Several years ago, listening to a call-in show on my local NPR station with a local wine expert, someone called in and said essentially, "I just don't get it. What are you talking about? I see no differences between wines." The local expert replied, "You are right. Those of us who get all fixed on these various things are the exception. For most people, you like this wine, you don't like that. Please go with your own assessments and don't let people like me influence you unduly." What a wonderful thing to say!
The wine expert in question is Doug Frost, who is in the Kansas City area. I'm not sure if he's still actively doing wine stuff, but here's another story about him.

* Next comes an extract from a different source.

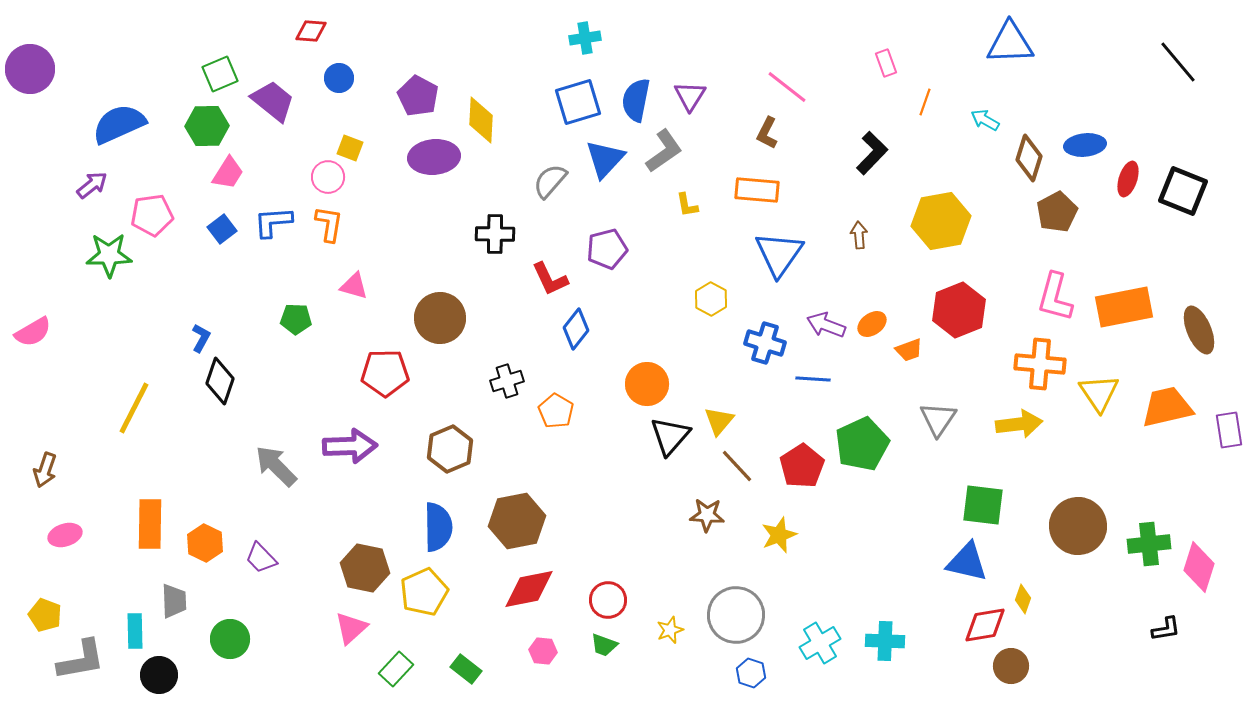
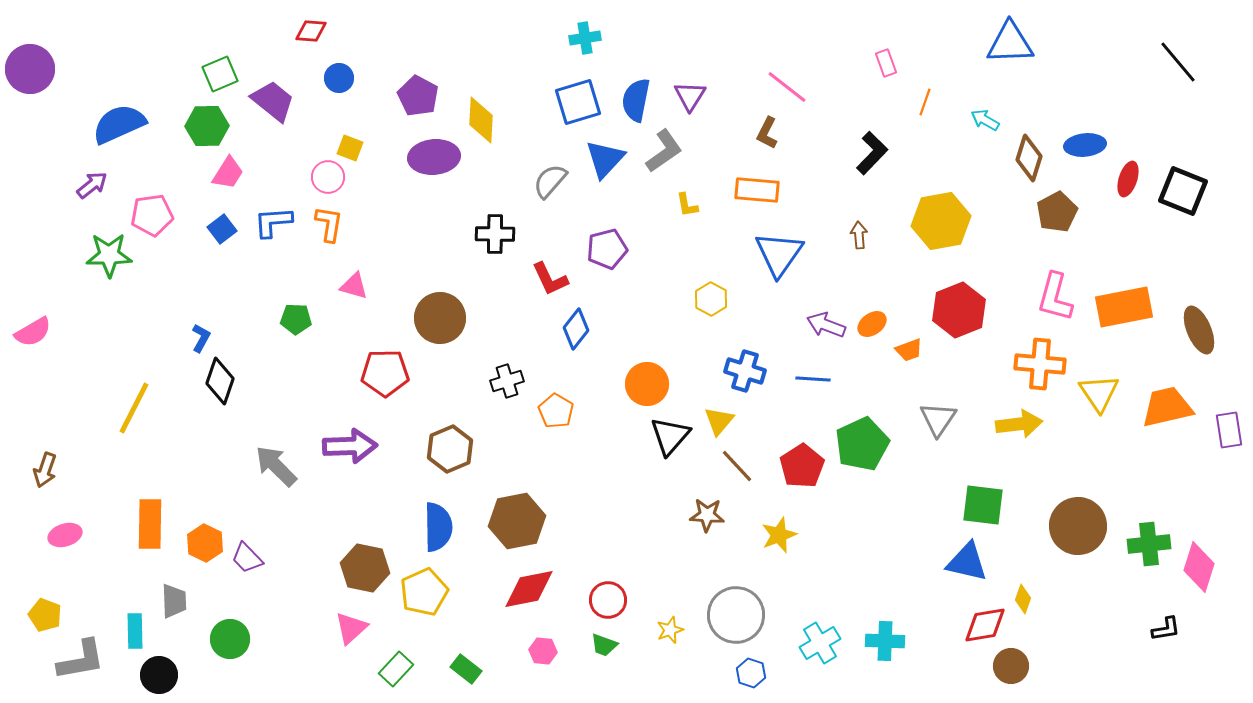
blue cross at (765, 343): moved 20 px left, 28 px down
purple trapezoid at (261, 558): moved 14 px left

Around the same time, a couple of days before Thanksgiving, at the same NPR station, he was holding a wine tasting. This was in the early 2000s, and I tried to find the show but couldn't, however I'm sure it's out there. Anyway, he's opened two or three bottles, the staff has tasted, and his point is that you don't have to be an expert, you don't have to have some sort of "refined" or "educated" palate, but you can learn what you like. Then he opens the next bottle, and he starts to say something, then stops himself. Each one of the staff samples the wine, and each one says, "I guess there's something wrong with me, but I don't like it." He lets each one say exactly the same thing, and then he says, "As soon as I opened this bottle I could tell that it had gone bad. And this is why I want you to have faith in your own taste. What you tasted wasn't simply something not to your liking, but something that had gone bad, and you could tell."
It was a wonderful example of how we all do need to have confidence in our own palate, and that a wine gone bad is a wine gone bad, which is different from something we just don't like.
I've only once ever opened a bottle gone bad, but plenty of times I've opened a bottle that I didn't like very much.
Anyway, your point about blind tastings is correct. The reality is, we all like somewhat different wines, although (as I said above) a wine gone bad is a wine gone bad.
Too often people who like wine and know a little bit about wine will lord it over others and too often mock their tastes. "You like sweet wine??!!" with the unspoken "What's WRONG with your" hanging in the air.
That's just ignorant. So what if someone likes a sweet white and someone else likes a dry red? Bit deal. It only matters if you've been asked to bring a wine to the Thanksgiving dinner and you want to make sure you bring what the crowd likes. Otherwise, buy and drink what you like, and to heck with anyone else.